▸ **Assigned task**: Whenever a line below includes the word "والأمين", copy that line.

▸ **Given entries**:

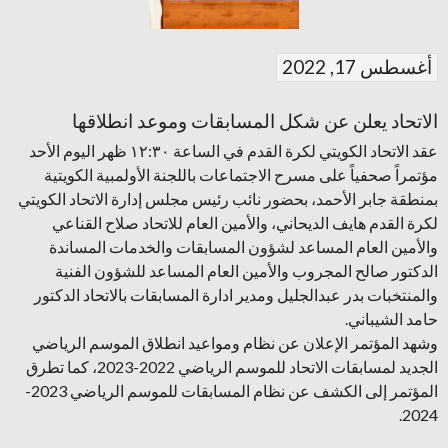
أغسطس 17, 2022
الاتحاد يعلن عن شكل المسابقات وموعد انطلاقها
عقد الاتحاد الكويتي لكرة القدم في الساعة ١٢:٣٠ ظهر اليوم الأحد
مؤتمراً صحفياً على مسرح الاجتماعات باللجنة الأولمبية الكويتية
بمنطقة جابر الأحمد، بحضور نائب رئيس مجلس إدارة الاتحاد الكويتي
لكرة القدم هايف الديحاني، والأمين العام للاتحاد صلاح القناعي
والأمين العام المساعد لشؤون المسابقات والخدمات المساندة
الدكتور صالح المجروب والأمين العام المساعد للشؤون الفنية
والمنتخبات بدر عبدالجليل ومدير ادارة المسابقات بالاتحاد الدكتور
حامد الشيباني.
وشهد المؤتمر الإعلان عن نظام ومواعيد انطلاق الموسم الرياضي
الجديد لمسابقات الاتحاد للموسم الرياضي 2022-2023، كما تطرق
المؤتمر إلى الكشف عن نظام المسابقات للموسم الرياضي 2023-
2024.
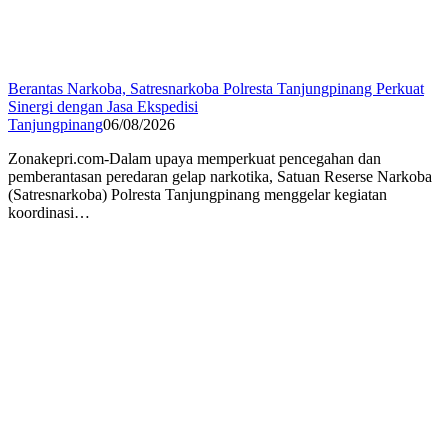
Berantas Narkoba, Satresnarkoba Polresta Tanjungpinang Perkuat
Sinergi dengan Jasa Ekspedisi
Tanjungpinang
06/08/2026
Zonakepri.com-Dalam upaya memperkuat pencegahan dan
pemberantasan peredaran gelap narkotika, Satuan Reserse Narkoba
(Satresnarkoba) Polresta Tanjungpinang menggelar kegiatan
koordinasi…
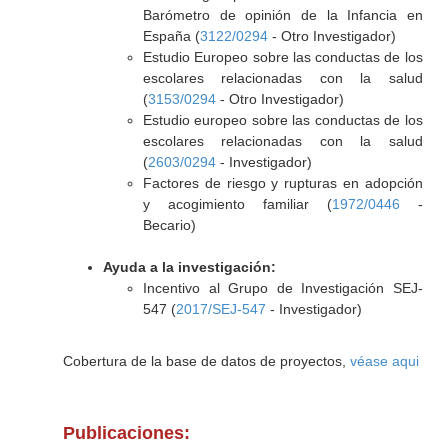
Barómetro de opinión de la Infancia en
España (
3122/0294
- Otro Investigador)
Estudio Europeo sobre las conductas de los
escolares relacionadas con la salud
(
3153/0294
- Otro Investigador)
Estudio europeo sobre las conductas de los
escolares relacionadas con la salud
(
2603/0294
- Investigador)
Factores de riesgo y rupturas en adopción
y acogimiento familiar (
1972/0446
-
Becario)
Ayuda a la investigación:
Incentivo al Grupo de Investigación SEJ-
547 (
2017/SEJ-547
- Investigador)
Cobertura de la base de datos de proyectos,
véase aqui
Publicaciones:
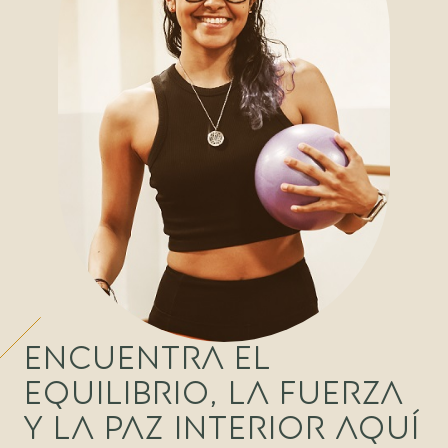
Encuentra el
equilibrio, la fuerza
y la paz interior aquí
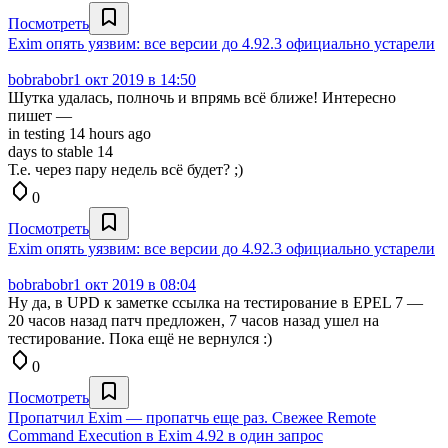
Посмотреть
Exim опять уязвим: все версии до 4.92.3 официально устарели
bobrabobr
1 окт 2019 в 14:50
Шутка удалась, полночь и впрямь всё ближе! Интересно
пишет —
in testing 14 hours ago
days to stable 14
Т.е. через пару недель всё будет? ;)
0
Посмотреть
Exim опять уязвим: все версии до 4.92.3 официально устарели
bobrabobr
1 окт 2019 в 08:04
Ну да, в UPD к заметке ссылка на тестирование в EPEL 7 —
20 часов назад патч предложен, 7 часов назад ушел на
тестирование. Пока ещё не вернулся :)
0
Посмотреть
Пропатчил Exim — пропатчь еще раз. Свежее Remote
Command Execution в Exim 4.92 в один запрос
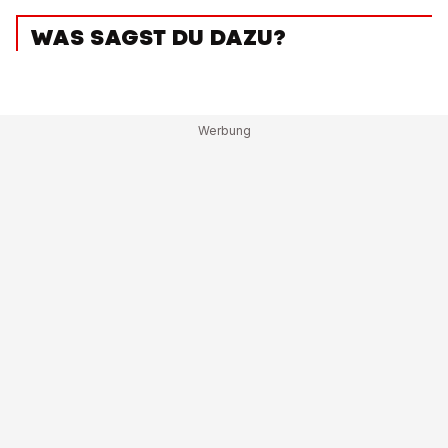
WAS SAGST DU DAZU?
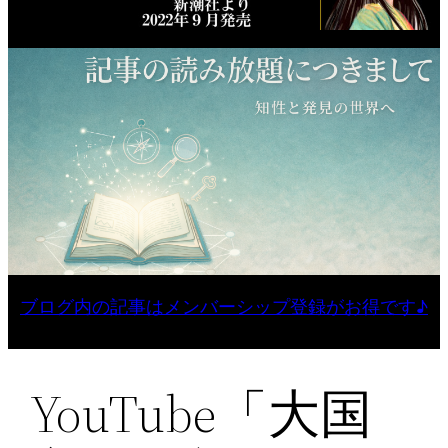
ブログ内の記事はメンバーシップ登録がお得です♪
YouTube「大国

▸ **Task response**:
لكرة القدم هايف الديحاني، والأمين العام للاتحاد صلاح القناعي
والأمين العام المساعد لشؤون المسابقات والخدمات المساندة
الدكتور صالح المجروب والأمين العام المساعد للشؤون الفنية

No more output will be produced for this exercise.